(MATERIAL SHOWN Opens)
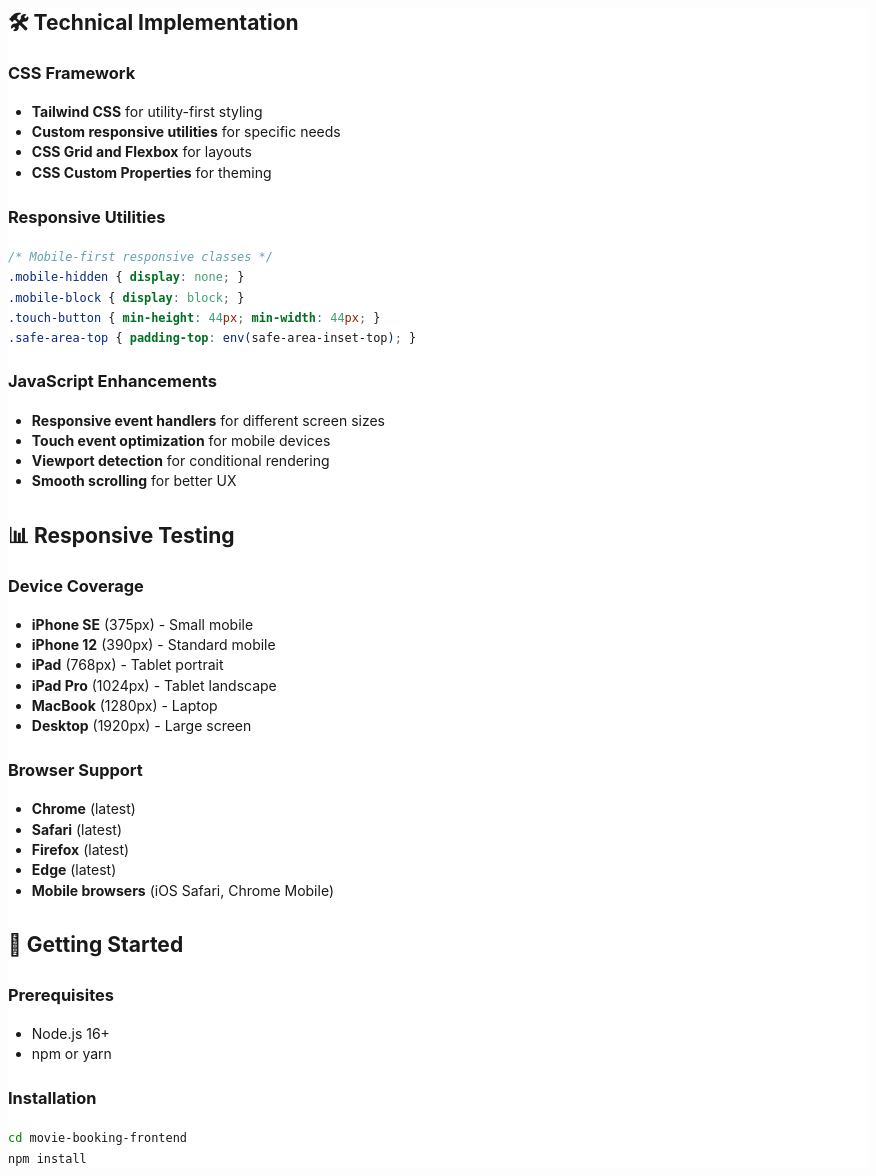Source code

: ## 🛠 Technical Implementation

### CSS Framework
- **Tailwind CSS** for utility-first styling
- **Custom responsive utilities** for specific needs
- **CSS Grid and Flexbox** for layouts
- **CSS Custom Properties** for theming

### Responsive Utilities
```css
/* Mobile-first responsive classes */
.mobile-hidden { display: none; }
.mobile-block { display: block; }
.touch-button { min-height: 44px; min-width: 44px; }
.safe-area-top { padding-top: env(safe-area-inset-top); }
```

### JavaScript Enhancements
- **Responsive event handlers** for different screen sizes
- **Touch event optimization** for mobile devices
- **Viewport detection** for conditional rendering
- **Smooth scrolling** for better UX

## 📊 Responsive Testing

### Device Coverage
- **iPhone SE** (375px) - Small mobile
- **iPhone 12** (390px) - Standard mobile
- **iPad** (768px) - Tablet portrait
- **iPad Pro** (1024px) - Tablet landscape
- **MacBook** (1280px) - Laptop
- **Desktop** (1920px) - Large screen

### Browser Support
- **Chrome** (latest)
- **Safari** (latest)
- **Firefox** (latest)
- **Edge** (latest)
- **Mobile browsers** (iOS Safari, Chrome Mobile)

## 🚀 Getting Started

### Prerequisites
- Node.js 16+ 
- npm or yarn

### Installation
```bash
cd movie-booking-frontend
npm install
```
(MATERIAL SHOWN Closes)
## WORK INSTRUCTIONS
Determine the number of lines in the records that contain the word "screen", and provide that number alone.

## REPLY
2